Ooo, love this! Can you please tell me the name of the pink Volupte Lip Shine up front? Gorgeous color!


----------



## LavenderPearl (Mar 23, 2015)

Candycoatedclos said:


> First, you have to start pulling out your brighter color lipsticks. I know, I know...no one realy wants to retire their MAC Talk That Talk lipstick but if you saw anything from New York Fashion Week in February, then you would know that pastel colors are back and honestly, if you pair that with a bright eye shadow or lip liner, then you're on the way to creating a fun whimsical look. ​


  And to think I just bought NARS Ingrid xDD  Great pics. The Rouge Volupté Shines look so juicy and tempting!


----------



## Candycoatedclos (Mar 24, 2015)

CharlieKelly said:


> Haha yes and yes!!! I just went by my Sephora and Macys last week and got five samples of foundation. I am so ready for something lighter


  Which ones have you tried? I could not believe when I put this YSL foundation on. I normally hate wearing liquid foundations but this one is so good. It barely felt like I had anything on and gave me full coverage. Beauty blender + YSL foundaion =


----------



## Candycoatedclos (Mar 24, 2015)

Psych1 said:


> Ooo, love this! Can you please tell me the name of the pink Volupte Lip Shine up front? Gorgeous color!

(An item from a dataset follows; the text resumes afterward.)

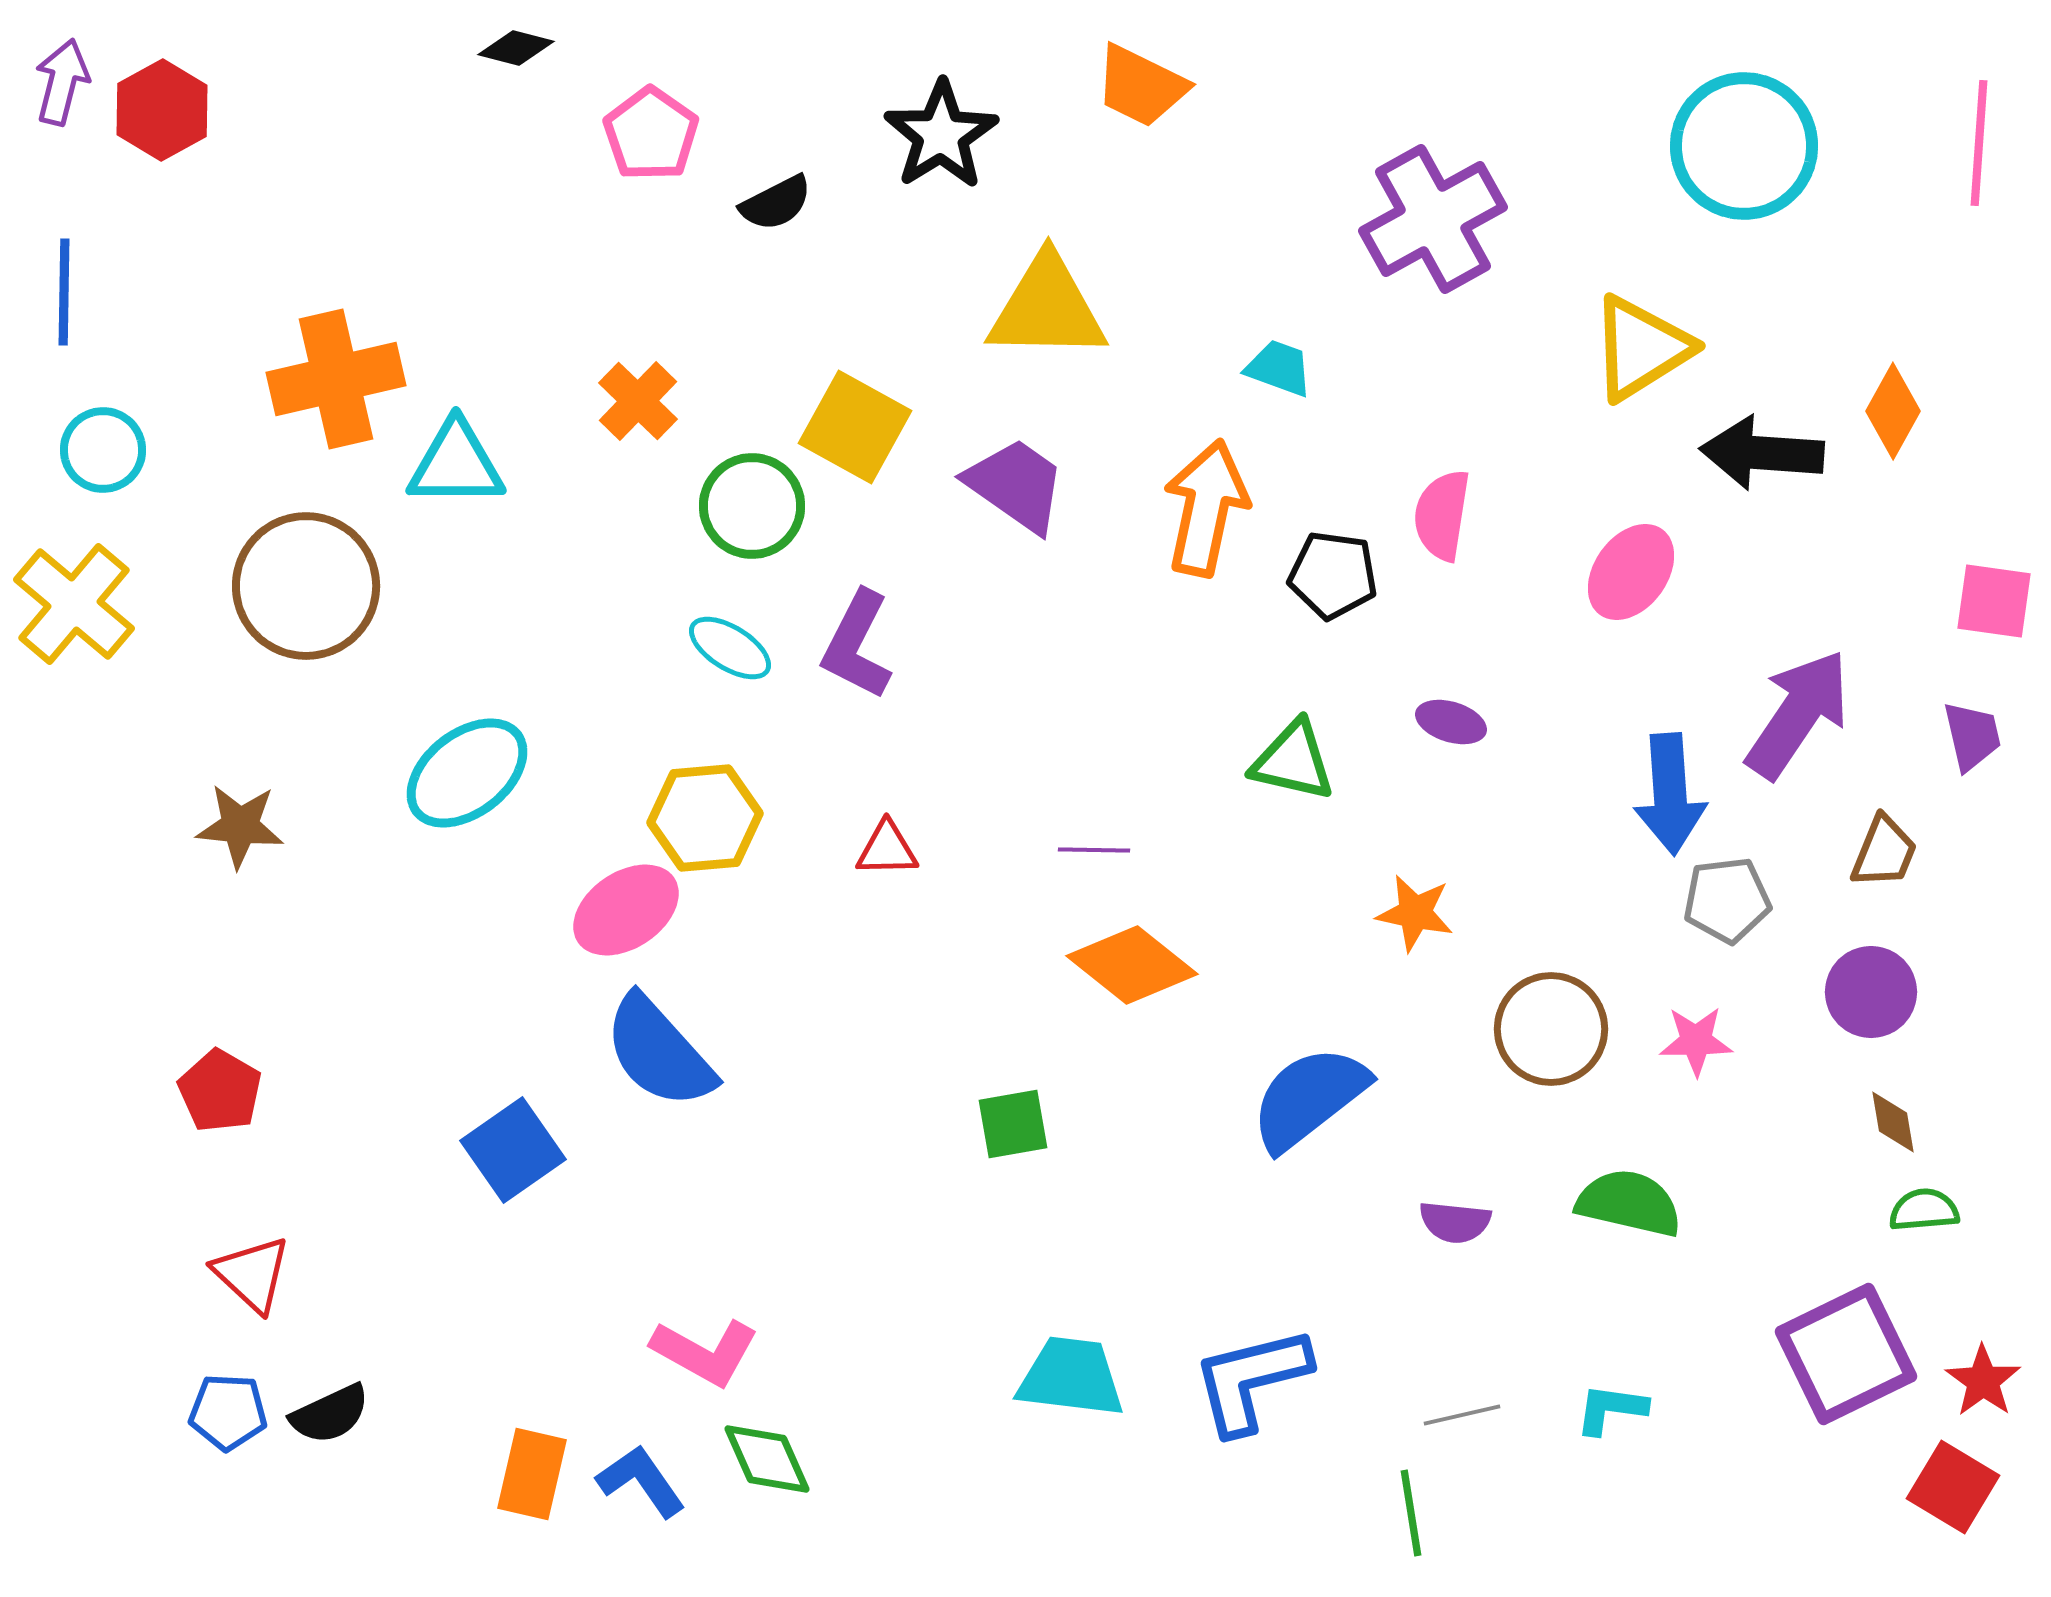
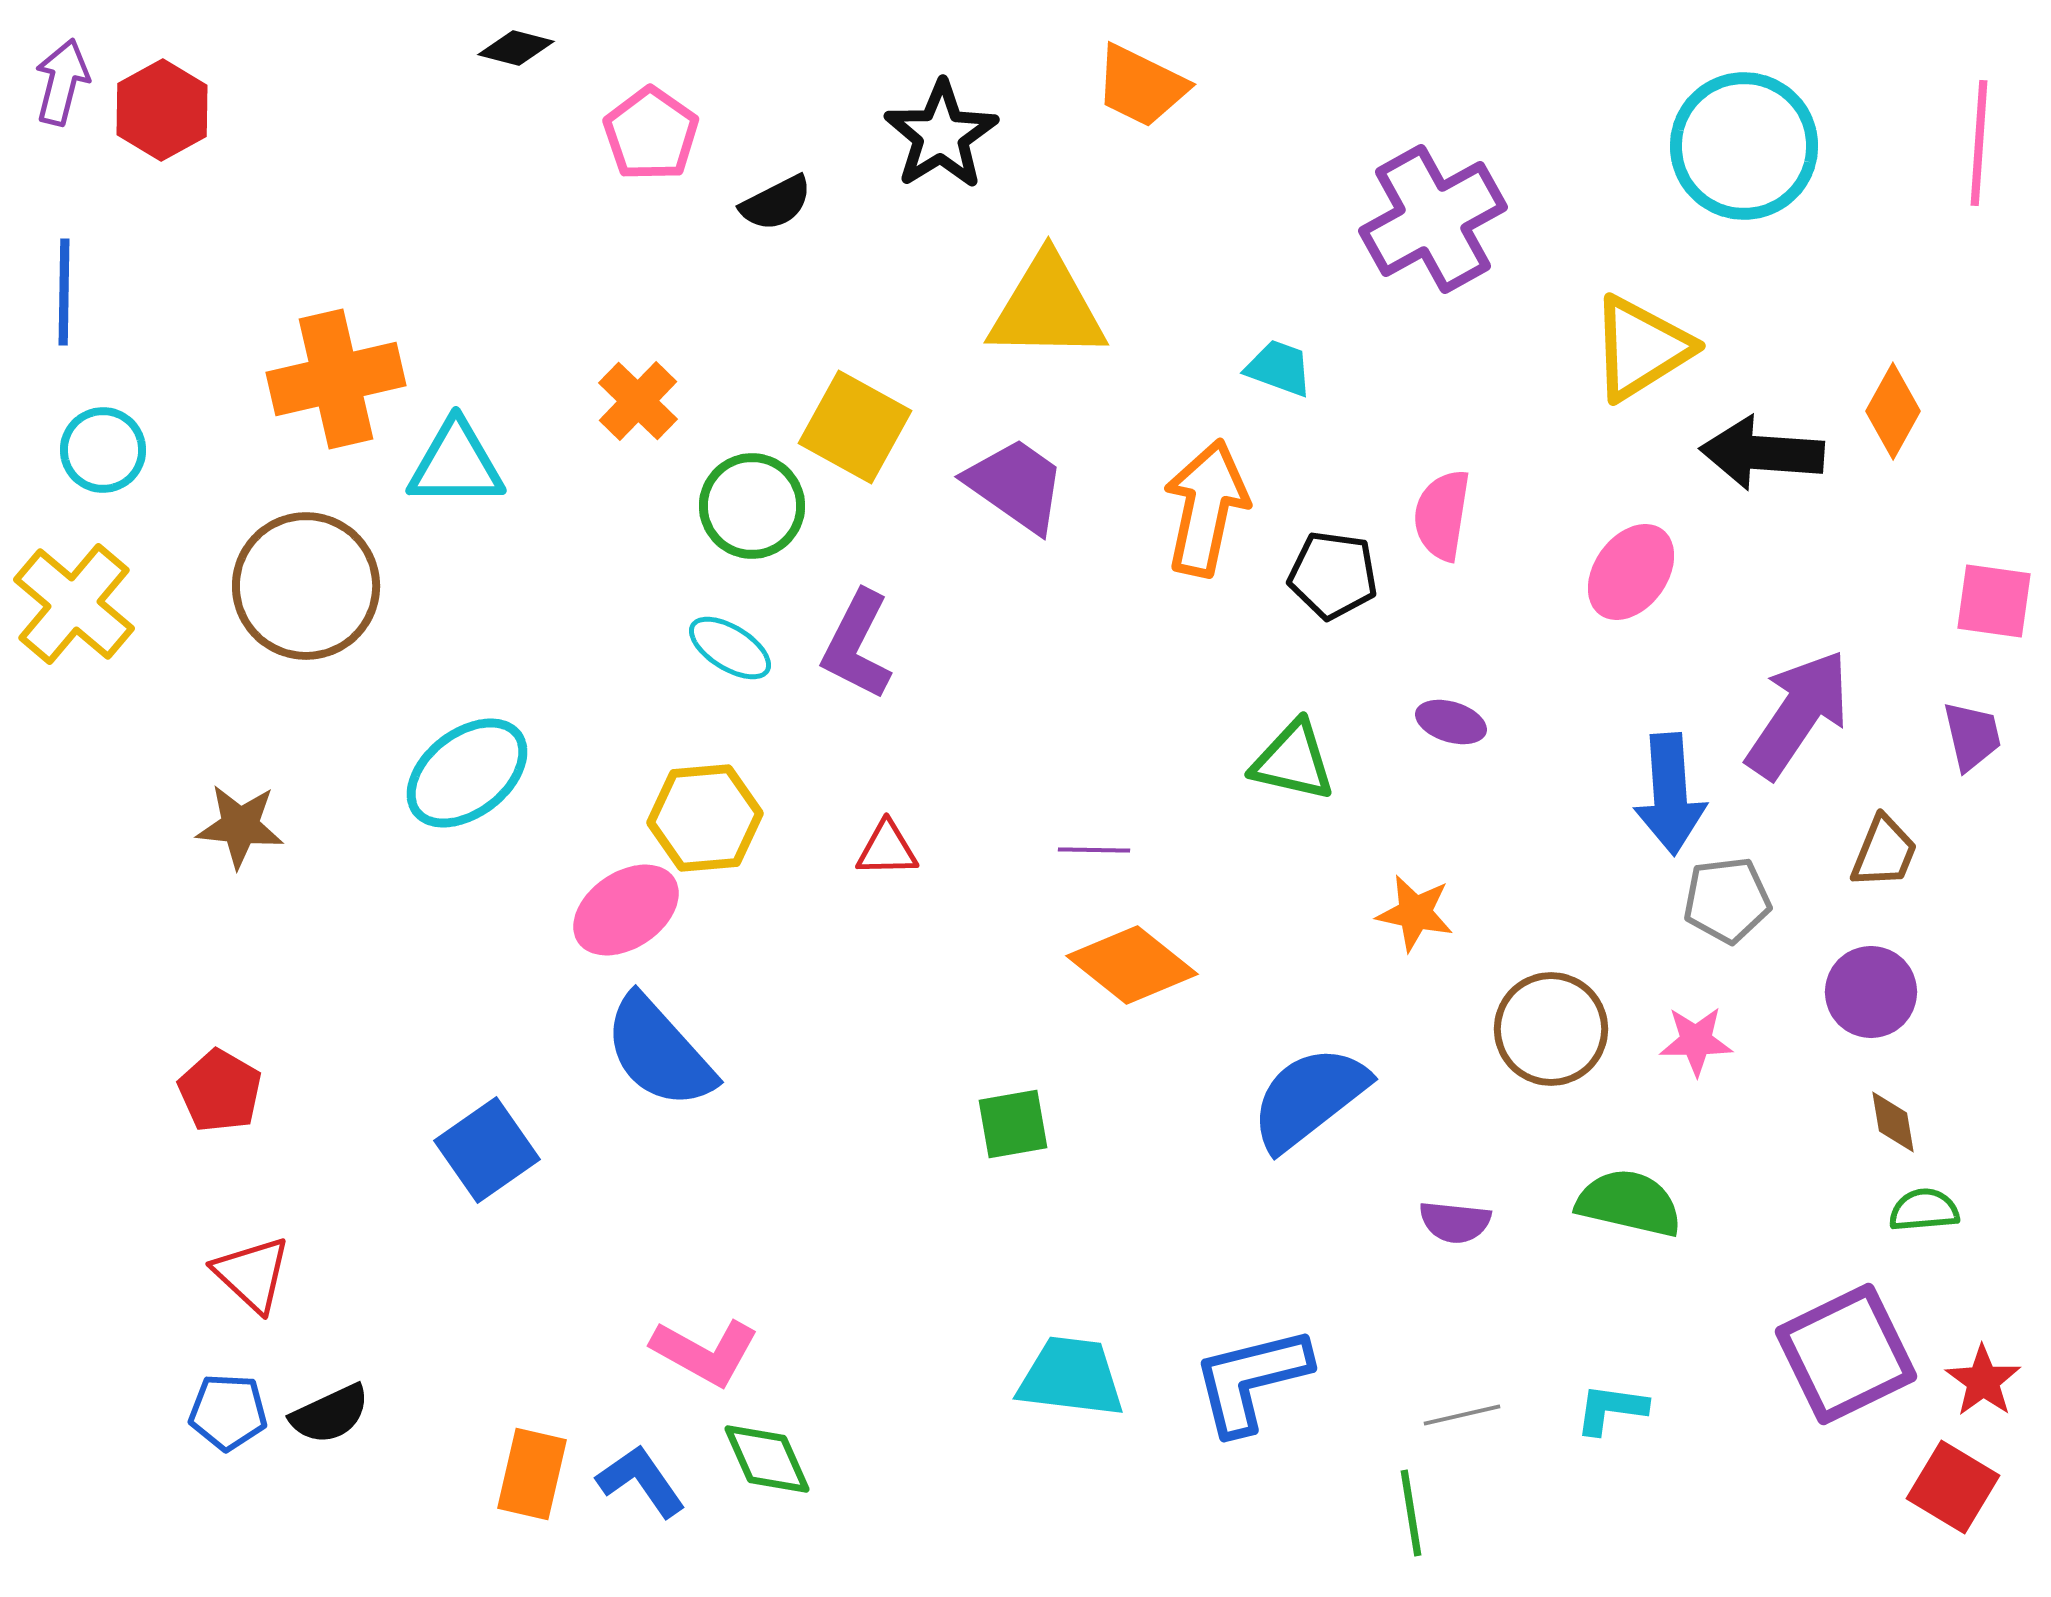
blue square at (513, 1150): moved 26 px left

  The pink one standing up? If so, try Color 8 Fetish Pink in vibrant pink! Let me know if it's another one!


----------



## Candycoatedclos (Mar 24, 2015)

LavenderPearl said:


> Great pics. The Rouge Volupté Shines look so juicy and tempting!


  It makes me want to buy them all! how do you like NARS Ingrid?


----------



## Psych1 (Mar 24, 2015)

Candycoatedclos said:


> The pink one standing up? If so, try Color 8 Fetish Pink in vibrant pink! Let me know if it's another one!

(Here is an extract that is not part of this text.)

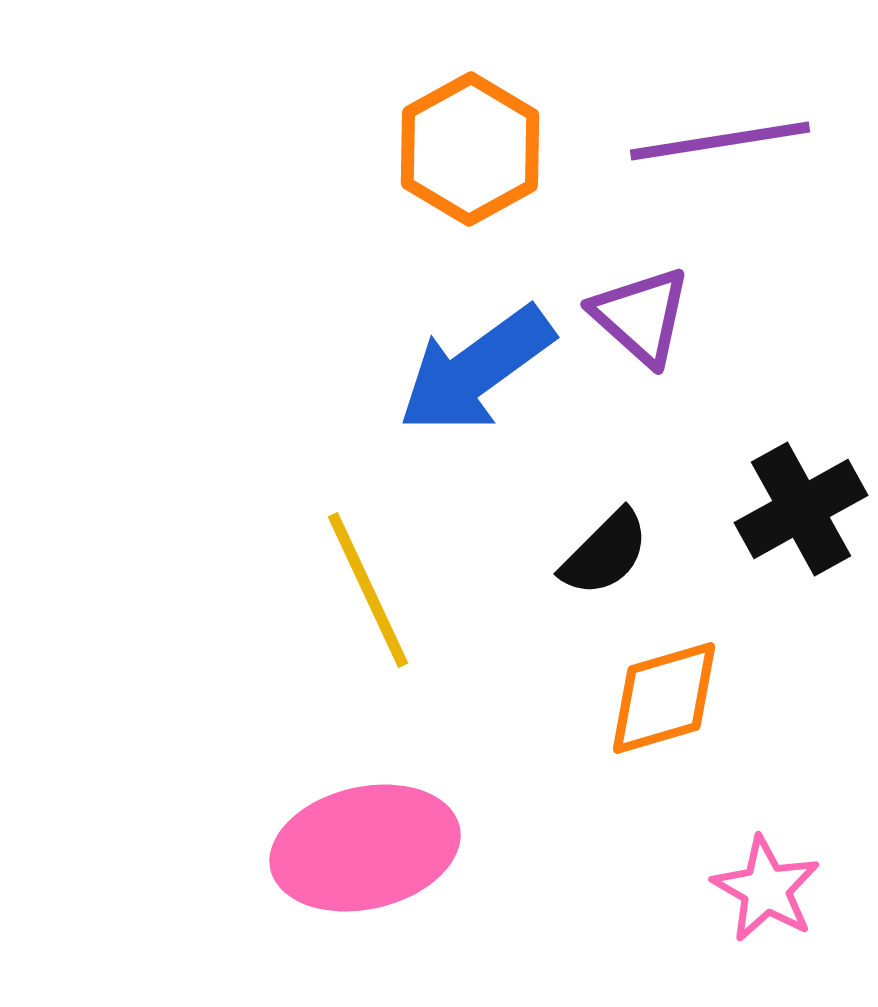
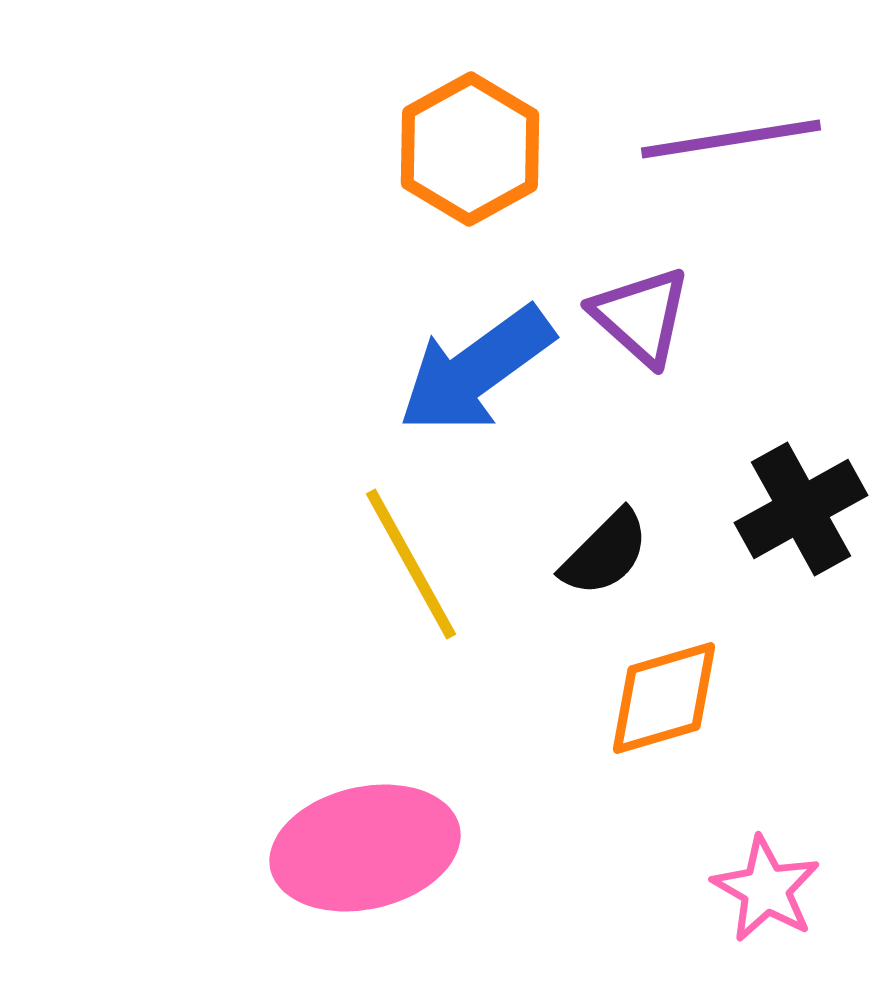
purple line: moved 11 px right, 2 px up
yellow line: moved 43 px right, 26 px up; rotated 4 degrees counterclockwise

  Thank you! Yeah, the hot pink standing up, so beautiful!  Going to check it out  today!!


----------



## Candycoatedclos (Mar 25, 2015)

Psych1 said:


> Going to check it out today!!


  Let me know how you like it! Love me some YSL!


----------



## CharlieKelly (Mar 25, 2015)

Candycoatedclos said:


> Which ones have you tried? I could not believe when I put this YSL foundation on. I normally hate wearing liquid foundations but this one is so good. It barely felt like I had anything on and gave me full coverage. Beauty blender + YSL foundaion = :stars:


  I got a Sample of Christian Dior Nude Skin, Christian Dior Tinted Moisturizer; Marc Jacobs and Chanel. I am loving the nude skin. I didn't think of asking for an YSL sample. I think I need to, right?


----------



## Candycoatedclos (Mar 26, 2015)

CharlieKelly said:


> I got a Sample of Christian Dior Nude Skin, Christian Dior Tinted Moisturizer; Marc Jacobs and Chanel. I am loving the nude skin. I didn't think of asking for an YSL sample. I think I need to, right?


  Yessssssss you need to! YSL is heaven on me! 

  Now I need to try nude skin. You're the second person that mentioned that foundation to me today!


----------



## CharlieKelly (Mar 26, 2015)

Candycoatedclos said:


> Yessssssss you need to! YSL is heaven on me!
> 
> Now I need to try nude skin. You're the second person that mentioned that foundation to me today!


  It is my favorite of the 5 so far. I even posted a selfie on IG ha ha


----------



## Candycoatedclos (Mar 26, 2015)

CharlieKelly said:


> It is my favorite of the 5 so far. I even posted a selfie on IG ha ha


  Instagram name please!!!!


----------



## CharlieKelly (Mar 26, 2015)

Candycoatedclos said:


> Instagram name please!!!!


  I am already following you #yousopurty I am sylviae79 https://instagram.com/sylviae79/


----------



## Candycoatedclos (Mar 27, 2015)

CharlieKelly said:


> I am already following you #yousopurty I am sylviae79 https://instagram.com/sylviae79/


 Thank you!!


----------